# RECORDS SUPPLIED
=== Begin Enclosure ===
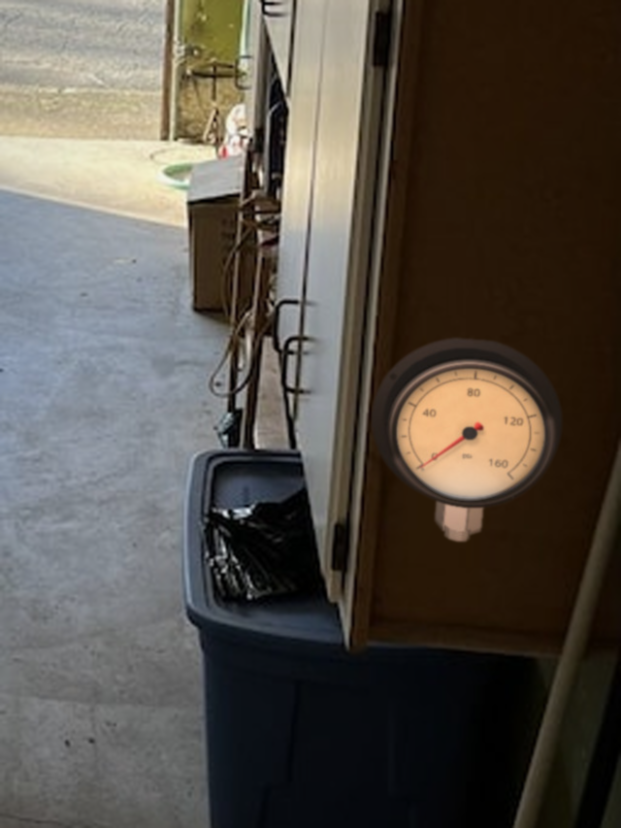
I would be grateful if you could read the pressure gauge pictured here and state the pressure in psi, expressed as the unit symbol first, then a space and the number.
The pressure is psi 0
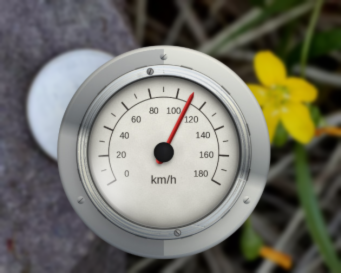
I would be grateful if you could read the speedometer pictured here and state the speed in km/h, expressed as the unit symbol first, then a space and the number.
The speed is km/h 110
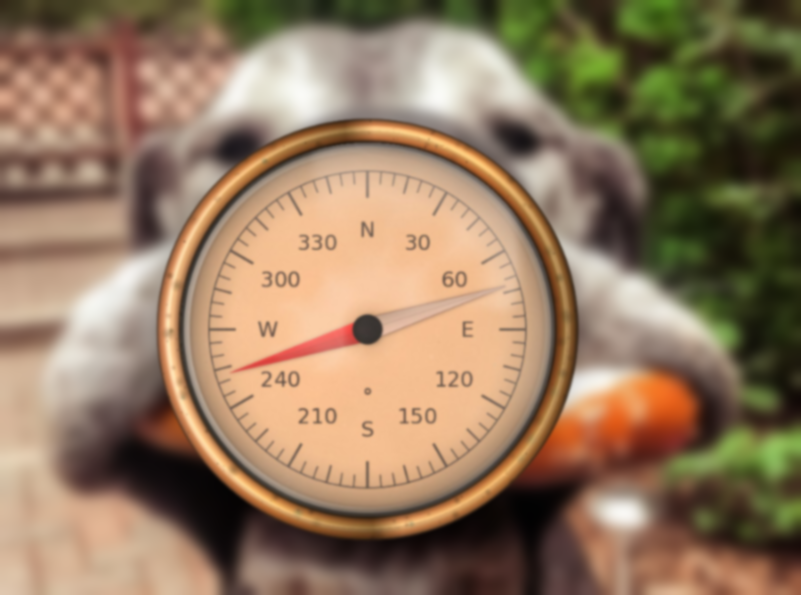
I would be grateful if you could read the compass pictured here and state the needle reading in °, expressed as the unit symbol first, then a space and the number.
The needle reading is ° 252.5
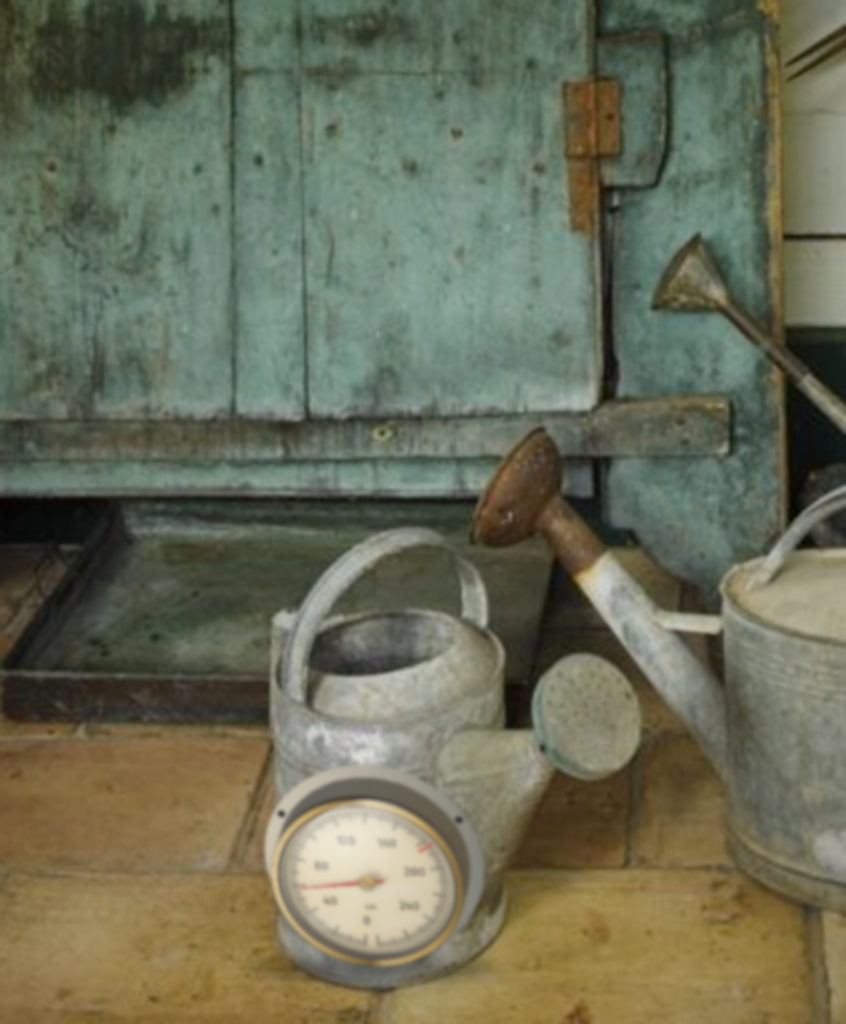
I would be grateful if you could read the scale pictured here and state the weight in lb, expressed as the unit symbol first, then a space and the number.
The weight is lb 60
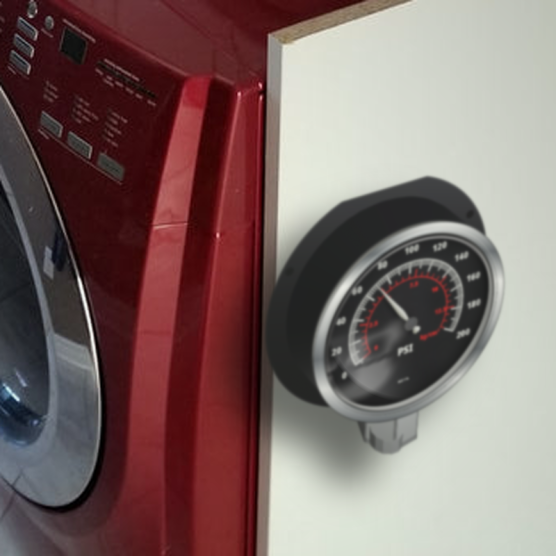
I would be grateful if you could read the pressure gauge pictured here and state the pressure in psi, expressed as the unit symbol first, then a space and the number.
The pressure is psi 70
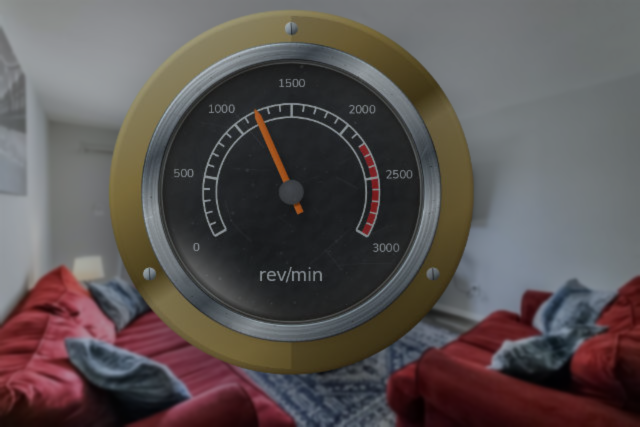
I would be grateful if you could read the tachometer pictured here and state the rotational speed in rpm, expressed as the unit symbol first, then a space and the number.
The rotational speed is rpm 1200
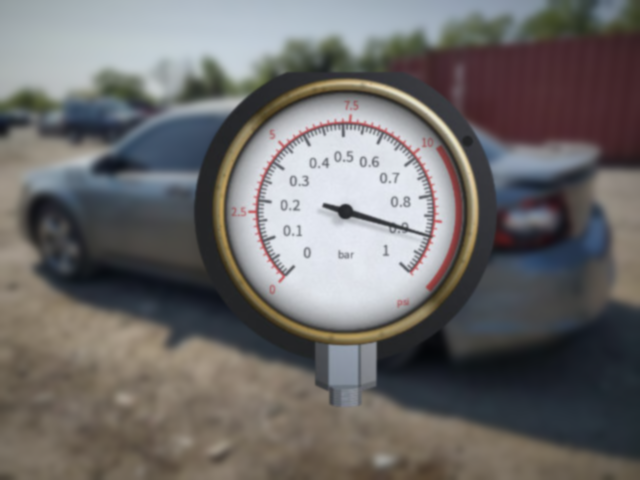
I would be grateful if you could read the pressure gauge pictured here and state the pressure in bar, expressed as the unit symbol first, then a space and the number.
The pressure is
=== End Enclosure ===
# DIRECTIONS FOR THIS TASK
Reproduce everything from the line containing "I would be grateful if you could read the tachometer" down to the end of the rows, leaving the pictures out of your answer.

# EXERCISE RESULT
I would be grateful if you could read the tachometer pictured here and state the rotational speed in rpm, expressed as the unit symbol first, then a space and the number.
The rotational speed is rpm 1200
I would be grateful if you could read the pressure gauge pictured here and state the pressure in bar, expressed as the unit symbol first, then a space and the number.
The pressure is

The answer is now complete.